━━━ Dataset records ━━━

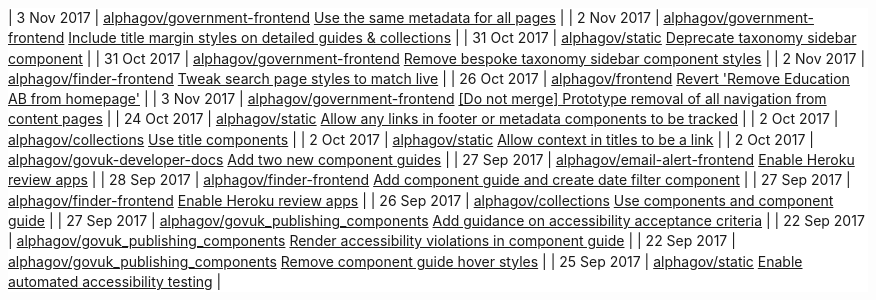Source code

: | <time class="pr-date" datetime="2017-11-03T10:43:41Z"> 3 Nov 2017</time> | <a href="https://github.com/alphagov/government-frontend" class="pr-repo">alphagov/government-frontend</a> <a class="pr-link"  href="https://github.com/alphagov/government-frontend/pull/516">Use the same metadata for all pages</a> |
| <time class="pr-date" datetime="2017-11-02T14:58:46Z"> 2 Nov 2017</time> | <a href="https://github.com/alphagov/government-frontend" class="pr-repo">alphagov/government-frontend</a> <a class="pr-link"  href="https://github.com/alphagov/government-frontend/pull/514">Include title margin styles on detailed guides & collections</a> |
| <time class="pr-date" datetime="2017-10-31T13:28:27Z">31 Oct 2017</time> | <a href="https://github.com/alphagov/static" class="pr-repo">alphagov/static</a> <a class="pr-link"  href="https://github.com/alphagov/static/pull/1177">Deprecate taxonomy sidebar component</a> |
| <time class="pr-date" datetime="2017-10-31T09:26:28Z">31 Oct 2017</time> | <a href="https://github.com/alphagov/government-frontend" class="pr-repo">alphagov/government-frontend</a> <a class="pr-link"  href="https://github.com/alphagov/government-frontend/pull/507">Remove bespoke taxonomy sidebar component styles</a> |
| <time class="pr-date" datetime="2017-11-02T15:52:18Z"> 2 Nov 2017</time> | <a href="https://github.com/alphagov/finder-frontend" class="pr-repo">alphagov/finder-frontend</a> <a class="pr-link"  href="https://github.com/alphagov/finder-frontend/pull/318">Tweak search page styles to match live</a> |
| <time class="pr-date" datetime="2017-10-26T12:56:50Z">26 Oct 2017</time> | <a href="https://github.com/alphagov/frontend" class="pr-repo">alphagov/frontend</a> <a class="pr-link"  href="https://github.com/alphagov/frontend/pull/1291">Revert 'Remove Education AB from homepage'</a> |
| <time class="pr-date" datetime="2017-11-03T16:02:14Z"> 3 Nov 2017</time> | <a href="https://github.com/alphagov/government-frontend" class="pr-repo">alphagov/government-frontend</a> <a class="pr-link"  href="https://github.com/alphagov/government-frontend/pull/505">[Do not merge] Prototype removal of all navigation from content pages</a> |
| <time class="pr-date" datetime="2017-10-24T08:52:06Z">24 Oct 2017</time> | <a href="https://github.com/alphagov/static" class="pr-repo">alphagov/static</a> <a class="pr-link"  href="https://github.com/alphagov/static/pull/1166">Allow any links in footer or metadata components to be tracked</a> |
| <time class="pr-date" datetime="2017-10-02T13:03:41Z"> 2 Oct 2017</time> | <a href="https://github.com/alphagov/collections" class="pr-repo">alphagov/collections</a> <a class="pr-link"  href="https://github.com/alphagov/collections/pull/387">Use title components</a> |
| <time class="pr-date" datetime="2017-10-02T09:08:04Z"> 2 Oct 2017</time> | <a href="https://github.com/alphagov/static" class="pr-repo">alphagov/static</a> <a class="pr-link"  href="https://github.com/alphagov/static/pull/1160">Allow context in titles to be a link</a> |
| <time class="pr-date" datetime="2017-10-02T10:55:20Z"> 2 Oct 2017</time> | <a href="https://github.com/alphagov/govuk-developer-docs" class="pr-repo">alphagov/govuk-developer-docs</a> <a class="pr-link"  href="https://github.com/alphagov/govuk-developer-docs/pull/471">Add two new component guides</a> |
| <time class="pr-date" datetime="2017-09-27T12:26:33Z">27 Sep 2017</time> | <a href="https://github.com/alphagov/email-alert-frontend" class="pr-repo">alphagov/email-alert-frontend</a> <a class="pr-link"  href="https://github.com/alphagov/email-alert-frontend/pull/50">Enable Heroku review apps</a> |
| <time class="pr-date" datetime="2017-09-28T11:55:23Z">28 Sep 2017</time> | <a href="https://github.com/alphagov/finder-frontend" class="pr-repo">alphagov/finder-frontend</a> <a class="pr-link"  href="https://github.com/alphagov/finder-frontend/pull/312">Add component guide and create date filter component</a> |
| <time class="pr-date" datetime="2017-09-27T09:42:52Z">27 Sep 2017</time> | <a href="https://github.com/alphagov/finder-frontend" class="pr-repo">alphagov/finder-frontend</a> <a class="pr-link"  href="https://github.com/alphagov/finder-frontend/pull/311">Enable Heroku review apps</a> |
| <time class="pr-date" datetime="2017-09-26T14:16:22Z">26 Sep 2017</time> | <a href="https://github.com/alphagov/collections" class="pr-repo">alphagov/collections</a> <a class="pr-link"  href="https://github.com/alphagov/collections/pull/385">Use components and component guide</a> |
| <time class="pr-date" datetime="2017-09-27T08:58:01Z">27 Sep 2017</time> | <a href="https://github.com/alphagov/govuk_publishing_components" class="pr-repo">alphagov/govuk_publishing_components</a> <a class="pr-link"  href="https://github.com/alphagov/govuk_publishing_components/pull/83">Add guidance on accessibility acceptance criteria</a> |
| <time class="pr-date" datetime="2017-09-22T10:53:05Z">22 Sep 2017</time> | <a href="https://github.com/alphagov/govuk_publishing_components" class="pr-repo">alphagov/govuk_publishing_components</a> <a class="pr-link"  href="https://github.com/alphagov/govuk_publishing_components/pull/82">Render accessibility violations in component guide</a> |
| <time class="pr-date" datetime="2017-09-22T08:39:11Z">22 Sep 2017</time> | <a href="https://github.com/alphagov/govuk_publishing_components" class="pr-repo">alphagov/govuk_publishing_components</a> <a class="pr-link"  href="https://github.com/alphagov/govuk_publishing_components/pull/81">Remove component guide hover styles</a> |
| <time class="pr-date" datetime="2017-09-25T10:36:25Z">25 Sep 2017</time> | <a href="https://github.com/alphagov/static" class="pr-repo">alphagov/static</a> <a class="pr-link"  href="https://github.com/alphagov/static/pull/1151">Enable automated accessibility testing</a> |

━━━

**Your assignment:** Copy out the source text of every record above, character for character, and leave the pictures out of your answer.

**Answer box:**
Source code

: | <time class="pr-date" datetime="2017-11-03T10:43:41Z"> 3 Nov 2017</time> | <a href="https://github.com/alphagov/government-frontend" class="pr-repo">alphagov/government-frontend</a> <a class="pr-link"  href="https://github.com/alphagov/government-frontend/pull/516">Use the same metadata for all pages</a> |
| <time class="pr-date" datetime="2017-11-02T14:58:46Z"> 2 Nov 2017</time> | <a href="https://github.com/alphagov/government-frontend" class="pr-repo">alphagov/government-frontend</a> <a class="pr-link"  href="https://github.com/alphagov/government-frontend/pull/514">Include title margin styles on detailed guides & collections</a> |
| <time class="pr-date" datetime="2017-10-31T13:28:27Z">31 Oct 2017</time> | <a href="https://github.com/alphagov/static" class="pr-repo">alphagov/static</a> <a class="pr-link"  href="https://github.com/alphagov/static/pull/1177">Deprecate taxonomy sidebar component</a> |
| <time class="pr-date" datetime="2017-10-31T09:26:28Z">31 Oct 2017</time> | <a href="https://github.com/alphagov/government-frontend" class="pr-repo">alphagov/government-frontend</a> <a class="pr-link"  href="https://github.com/alphagov/government-frontend/pull/507">Remove bespoke taxonomy sidebar component styles</a> |
| <time class="pr-date" datetime="2017-11-02T15:52:18Z"> 2 Nov 2017</time> | <a href="https://github.com/alphagov/finder-frontend" class="pr-repo">alphagov/finder-frontend</a> <a class="pr-link"  href="https://github.com/alphagov/finder-frontend/pull/318">Tweak search page styles to match live</a> |
| <time class="pr-date" datetime="2017-10-26T12:56:50Z">26 Oct 2017</time> | <a href="https://github.com/alphagov/frontend" class="pr-repo">alphagov/frontend</a> <a class="pr-link"  href="https://github.com/alphagov/frontend/pull/1291">Revert 'Remove Education AB from homepage'</a> |
| <time class="pr-date" datetime="2017-11-03T16:02:14Z"> 3 Nov 2017</time> | <a href="https://github.com/alphagov/government-frontend" class="pr-repo">alphagov/government-frontend</a> <a class="pr-link"  href="https://github.com/alphagov/government-frontend/pull/505">[Do not merge] Prototype removal of all navigation from content pages</a> |
| <time class="pr-date" datetime="2017-10-24T08:52:06Z">24 Oct 2017</time> | <a href="https://github.com/alphagov/static" class="pr-repo">alphagov/static</a> <a class="pr-link"  href="https://github.com/alphagov/static/pull/1166">Allow any links in footer or metadata components to be tracked</a> |
| <time class="pr-date" datetime="2017-10-02T13:03:41Z"> 2 Oct 2017</time> | <a href="https://github.com/alphagov/collections" class="pr-repo">alphagov/collections</a> <a class="pr-link"  href="https://github.com/alphagov/collections/pull/387">Use title components</a> |
| <time class="pr-date" datetime="2017-10-02T09:08:04Z"> 2 Oct 2017</time> | <a href="https://github.com/alphagov/static" class="pr-repo">alphagov/static</a> <a class="pr-link"  href="https://github.com/alphagov/static/pull/1160">Allow context in titles to be a link</a> |
| <time class="pr-date" datetime="2017-10-02T10:55:20Z"> 2 Oct 2017</time> | <a href="https://github.com/alphagov/govuk-developer-docs" class="pr-repo">alphagov/govuk-developer-docs</a> <a class="pr-link"  href="https://github.com/alphagov/govuk-developer-docs/pull/471">Add two new component guides</a> |
| <time class="pr-date" datetime="2017-09-27T12:26:33Z">27 Sep 2017</time> | <a href="https://github.com/alphagov/email-alert-frontend" class="pr-repo">alphagov/email-alert-frontend</a> <a class="pr-link"  href="https://github.com/alphagov/email-alert-frontend/pull/50">Enable Heroku review apps</a> |
| <time class="pr-date" datetime="2017-09-28T11:55:23Z">28 Sep 2017</time> | <a href="https://github.com/alphagov/finder-frontend" class="pr-repo">alphagov/finder-frontend</a> <a class="pr-link"  href="https://github.com/alphagov/finder-frontend/pull/312">Add component guide and create date filter component</a> |
| <time class="pr-date" datetime="2017-09-27T09:42:52Z">27 Sep 2017</time> | <a href="https://github.com/alphagov/finder-frontend" class="pr-repo">alphagov/finder-frontend</a> <a class="pr-link"  href="https://github.com/alphagov/finder-frontend/pull/311">Enable Heroku review apps</a> |
| <time class="pr-date" datetime="2017-09-26T14:16:22Z">26 Sep 2017</time> | <a href="https://github.com/alphagov/collections" class="pr-repo">alphagov/collections</a> <a class="pr-link"  href="https://github.com/alphagov/collections/pull/385">Use components and component guide</a> |
| <time class="pr-date" datetime="2017-09-27T08:58:01Z">27 Sep 2017</time> | <a href="https://github.com/alphagov/govuk_publishing_components" class="pr-repo">alphagov/govuk_publishing_components</a> <a class="pr-link"  href="https://github.com/alphagov/govuk_publishing_components/pull/83">Add guidance on accessibility acceptance criteria</a> |
| <time class="pr-date" datetime="2017-09-22T10:53:05Z">22 Sep 2017</time> | <a href="https://github.com/alphagov/govuk_publishing_components" class="pr-repo">alphagov/govuk_publishing_components</a> <a class="pr-link"  href="https://github.com/alphagov/govuk_publishing_components/pull/82">Render accessibility violations in component guide</a> |
| <time class="pr-date" datetime="2017-09-22T08:39:11Z">22 Sep 2017</time> | <a href="https://github.com/alphagov/govuk_publishing_components" class="pr-repo">alphagov/govuk_publishing_components</a> <a class="pr-link"  href="https://github.com/alphagov/govuk_publishing_components/pull/81">Remove component guide hover styles</a> |
| <time class="pr-date" datetime="2017-09-25T10:36:25Z">25 Sep 2017</time> | <a href="https://github.com/alphagov/static" class="pr-repo">alphagov/static</a> <a class="pr-link"  href="https://github.com/alphagov/static/pull/1151">Enable automated accessibility testing</a> |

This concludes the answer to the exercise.